How do I stop the heartbreak whenever I try to end things with him? No judgment pls
I (29F) was sent to another country last May for 2 weeks for work. On my 2nd week I met this man (34M. He's married and I'm in an 8yr relationship with my bf. When I was there, there wasn't anything inappropriate at all. He took me out to dinner sometimes with another member and sometimes just the 2 of us. We became close on my 2nd week there and on my last day we went out sightseeing together and we had an emotional goodbye. We had a goodbye hug. While I was in the airport, we didn't stop messaging and talking on the phone. He ended up confessing to me that he likes me.
I didn't actually like him back as a person but I loved the feeling of being liked.
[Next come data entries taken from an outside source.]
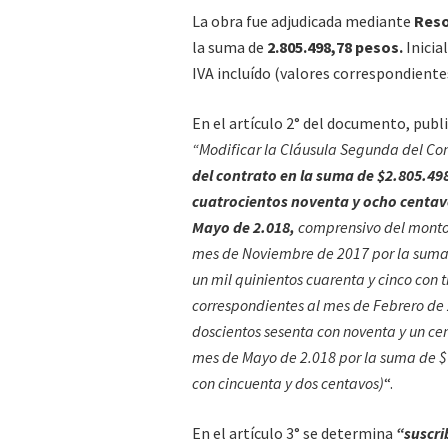
La obra fue adjudicada mediante
Reso
la suma de
2.805.498,78 pesos.
Inicia
IVA incluído (valores correspondiente
En el artículo 2° del documento, publi
“Modificar la Cláusula Segunda del Co
del contrato en la suma de $2.805.498
cuatrocientos noventa y ocho centavo
Mayo de 2.018,
comprensivo del monto 
mes de Noviembre de 2017 por la suma d
un mil quinientos cuarenta y cinco con t
correspondientes al mes de Febrero de 
doscientos sesenta con noventa y un cen
mes de Mayo de 2.018 por la suma de $ 
con cincuenta y dos centavos)
“.
En el artículo 3° se determina
“suscri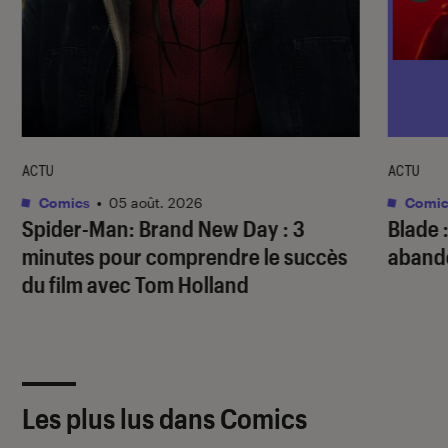
ACTU
ACTU
Comics
•
05 août. 2026
Comic
Spider-Man: Brand New Day
: 3
Blade
:
minutes pour comprendre le succès
abando
du film avec Tom Holland
Les plus lus dans Comics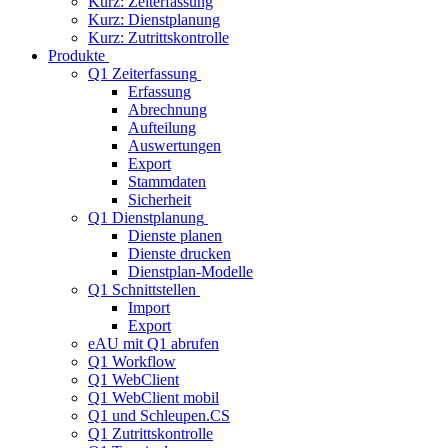
Kurz: Zeiterfassung
Kurz: Dienstplanung
Kurz: Zutrittskontrolle
Produkte
Q1 Zeiterfassung
Erfassung
Abrechnung
Aufteilung
Auswertungen
Export
Stammdaten
Sicherheit
Q1 Dienstplanung
Dienste planen
Dienste drucken
Dienstplan-Modelle
Q1 Schnittstellen
Import
Export
eAU mit Q1 abrufen
Q1 Workflow
Q1 WebClient
Q1 WebClient mobil
Q1 und Schleupen.CS
Q1 Zutrittskontrolle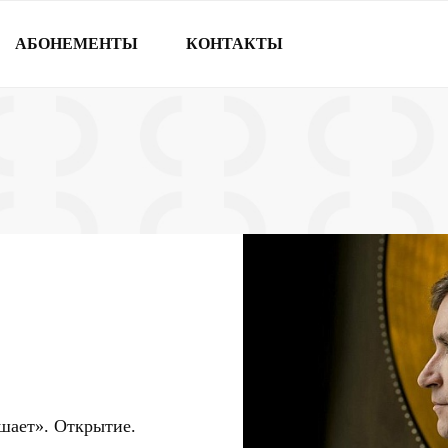
АБОНЕМЕНТЫ
КОНТАКТЫ
шает». Открытие.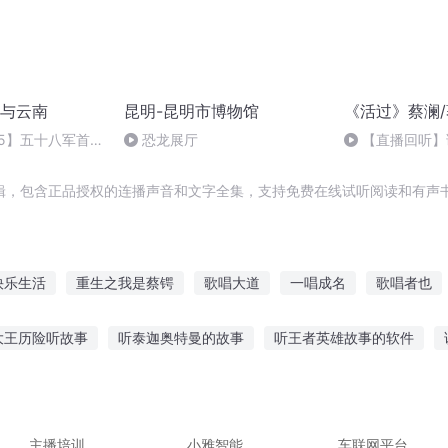
与云南
昆明-昆明市博物馆
《活过》蔡澜/
【15】五十八军首战
恐龙展厅
【直播回听】
过》蔡澜之九
辑，包含正品授权的连播声音和文字全集，支持免费在线试听阅读和有声书
快乐生活
重生之我是蔡锷
歌唱大道
一唱成名
歌唱者也
听爱在唱歌
会唱歌的修罗
昆西少女
一人有庆
星语之
大王历险听故事
听泰迦奥特曼的故事
听王者英雄故事的软件
国
重庆儿女
词故事在线听
新年适合听的皮影故事
女孩听的小故事
走路适
故事在线听
听父与子的故事
主播培训
小雅智能
车联网平台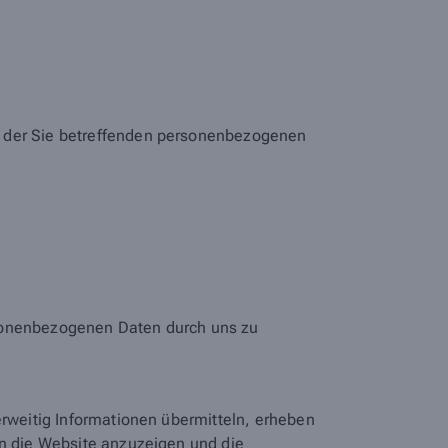
h der Sie betreffenden personenbezogenen
rsonenbezogenen Daten durch uns zu
erweitig Informationen übermitteln, erheben
en die Website anzuzeigen und die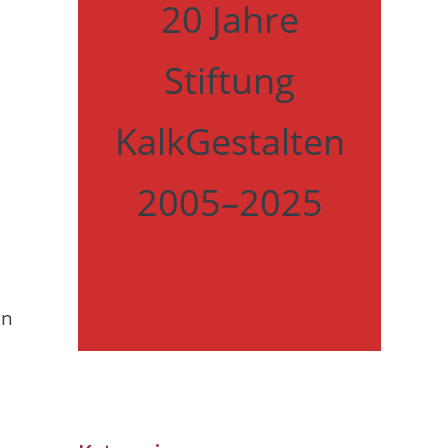
20 Jahre
Stiftung
KalkGestalten
2005–2025
n
en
I felt giddy and had butterflies and it was so nice to be liked by someone.
He's living separately with his wife because he's working in the city and she's working in her hometown which is 12 hrs away. He said she can't find work in the city and he said the salary is only half of what he's getting if he works in his hometown. He hasn't gone home to her for 6 months.
I was very emotional leaving the country. It was my 1st time being by myself, having my own room, and being independent. And I met him. He said that we have a connection in our souls. We kept talking even when I was back in my country. I wrote poems about us meeting but not being fated together. It was beautiful for me. Meeting someone you had a connection with but all the circumstances were wrong.
At first, there was only missing each other. He tried to request for me to be sent back there and I really wanted to go back. I wanted another week with him just to be together. But it failed. So I can't go back anymore. His messages and calls became more and more sexual.
So there was a misalignment. Me missing him because I liked talking to him. I enjoyed hearing his laughter and seeing him smile when he sees me. Him desiring me so much physically. He says he really wants to have sex with me. I said even if we meet again, we can't because I've promised myself I would only do it after marriage.
My last day in this company is tomorrow. I have told him several times I am feeling guilty to my partner whenever our talk is becoming sexual. He says we should talk less because it's hard for him because he really desires me.
I tried to not talk to him for 2 days and it failed because I was so sad and I kept crying again and again the whole day. So on the 3rd day I ended up calling him again and our talk became sexual again.
I don't know how to end this without heartbreak. I have an emotional attachment towards him. I'm not imagining a future with him. I don't want him as a husband. I would really like it if we could still be friends but for him he said he would always think of me as more than a friend. He always imagines me naked and having sex with me. Me, I just really like to talk to him.
For those who have successfully ended their emotional affair, how did you do it? Please give me your advice. I have a history of depression so I was really scared when I felt myself spiraling down when I tried not to talk to him. I also have adhd and whenever I talk to him I get a dopamine hit and it feels really addicting.